Yaylaları, milyonlarca yılda oluşan buzul gölleri, kendi halinde
köyleriyle kendinden başka hiçbir yere benzemeyen bir yerdir Kaçkarlar. Kaçkar’ın sonsuza uzanan manzarasına karşı,
güneşin doğuşuna tanıklık etmek için Pokut Yaylası, geleneksel tavrını muhafaza
eden Hazindak Yaylası, ortasından akan deresiyle Elevit Yaylası ladin ve kestane ağaçlarından yapılmış yayla
evleriyle Sal Yaylası, inekleri ve taş evleriyle klasik yayla yaşamının sürdüğü
Polovit ve Meleskür Yaylası, sisli manzaralarıyla gerçeküstü bir evren sunan
Gito Yaylası bölgenin onlarca yaylasından bazıları. Rize’de yaylada olmak köylüler için hayatın
bir parçası ama şehir yaşamının koşturmacasından uzaklaşmak isteyenler için
benzersiz bir rüya. Patikalarda kaybolmak, yağmurda ıslanmak, sarp yamaçlarda
sise rağmen paniğe kapılmadığınız yer yayla. Doğanın çizdiği sınırlarda
dolaşıp, doğanın koyduğu kurallara uymak aynı zamanda. Yayla hayatı köylülerin, hayvanların,
bitkilerin , iklimin, dağın birlikteliğinin yarattığı kusursuz bir ahenk. Bu
mükemmel uyum hiç yabancılık çektirmeden bütün konuklarını çabucak sarmalıyor.

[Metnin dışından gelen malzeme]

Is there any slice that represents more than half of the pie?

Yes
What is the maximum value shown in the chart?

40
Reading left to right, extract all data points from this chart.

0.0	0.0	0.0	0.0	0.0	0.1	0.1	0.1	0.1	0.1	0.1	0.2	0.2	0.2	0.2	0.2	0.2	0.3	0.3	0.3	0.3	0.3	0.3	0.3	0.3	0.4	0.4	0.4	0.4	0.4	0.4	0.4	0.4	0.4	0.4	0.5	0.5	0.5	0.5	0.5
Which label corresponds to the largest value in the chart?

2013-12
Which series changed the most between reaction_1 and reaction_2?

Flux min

Zirvenin sonsuzluğunda bulutlara müptela oluyorsunuz.
Kaçkar
Dağları Milli Parkı 51.550 hektarlık geniş bir alanı kapsıyor. Bunun büyük
bölümü Rize’nin sınırları içerisinde kalıyor.

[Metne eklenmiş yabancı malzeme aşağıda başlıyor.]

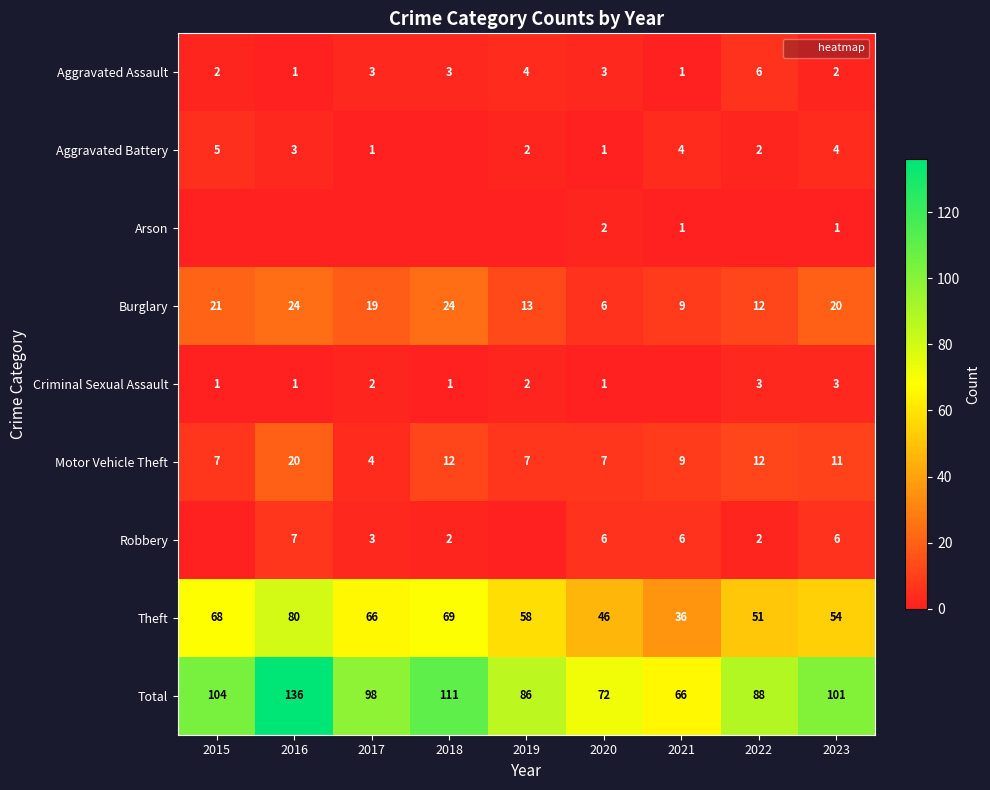

What is the difference between the maximum and minimum values in the Aggravated Battery series?

5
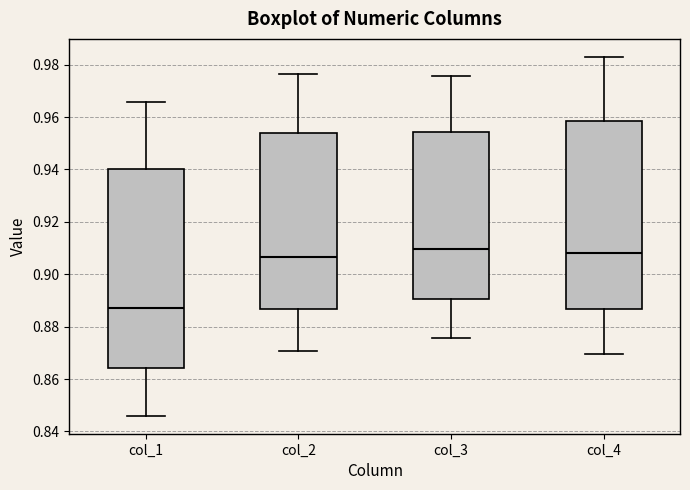

Which box is the tallest, from its lower edge to its upper edge?

col_1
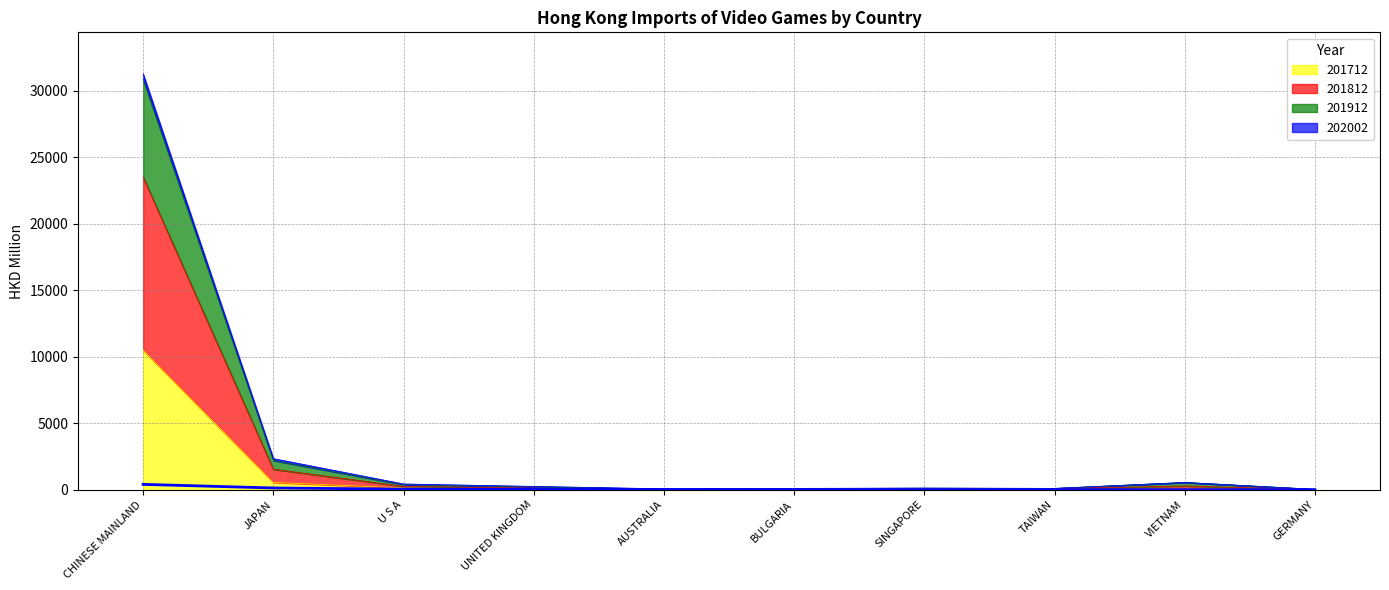

At SINGAPORE, list the series in order from largest to smallest.

201812, 201912, 201712, 202002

Sadece yayla hayatına ucundan kıyısından şöyle bir katılmaya kalkmak
bile doğanın mucizelerine tanık olmak için yeterli. Çamlıhemşin ‘in Verçenik Yaylası tam da böyle bir yer.
Kaçkar’ın ikinci yüksek tepesi olan Verçenik irili ufaklı göllere ev sahipliği
yapıyor. Bahardan itibaren göllerin çevresi çiçek diyarına dönüşüyor. Zirveye
bu denli yakın olunca göllerdeki buzun yazın bile erimediği oluyor. Geniş kamp alanlarına sahip olan yayla,
Kaçkar’a tırmanış imkanı veren zorlu bir parkur olarak nam salmış durumda.
Adına
türküler yakılan yaylalar, Karadeniz’in mücadeleci ve coşkun karakterinin
yükseklerdeki derin soluğu. Kaçkarlar onlarca yaylanın meskeni, bazıları çok
kalabalık ve özensiz yapılaşmanın izlerini taşıyor. Yine de el değmemiş
yaylalar, ummadık anlarda bir kayanın üzerinden dökülen şelaleler, irili ufaklı
dereler, tarihin tozuna bulanmış taş köprülerle doğa bütün hazinesini sunmaya
her daim hazır ve Anadolu’nun her köşesi gibi konuksever.
Yolculuk Tüyoları:
- Kültürel zenginliği mutfağına yansıyan Rize’de mısır ekmeği, karalahana çorbası, mıhlama, kuru fasulye, mısır ekmeği gibi lezzetlerin tadına bakmadan yaylaya çıkmış sayılmazsınız.
- Rize’nin ismiyle müsemma Fırtına Deresi’ne hakim konumuyla, doğanın ortasında ihtişamlı biçimde yükselen Zilkale tarihin tanıklarından biri. Tarihi İpek Yolu’nun üzerinde yer alan Zilkale’nin XIV. yüzyılın başında inşa edildiği düşünülüyor.
- Kaçkar Dağları Milli Parkı, Türkiye’nin en zengin buzul gölüne sahip yöresi. Soğuk mevsimde geniş alanlara yayılan, sıcaklık artışıyla beraber eriyen bu göller Kaçkarlar’ın özgün güzelliğinin farklı bir yüzü.
- Çamlıhemşin’e bağlı yaylalara çıkacaksanız yol üzerinde Şenyuva Köyü tabelasında bir mola vermekte yarar var. Eski adı Çinçiva olan köy yerel dokusu yanında 17. yüzyılda inşa edilen taş köprüsüyle görülmeye değer.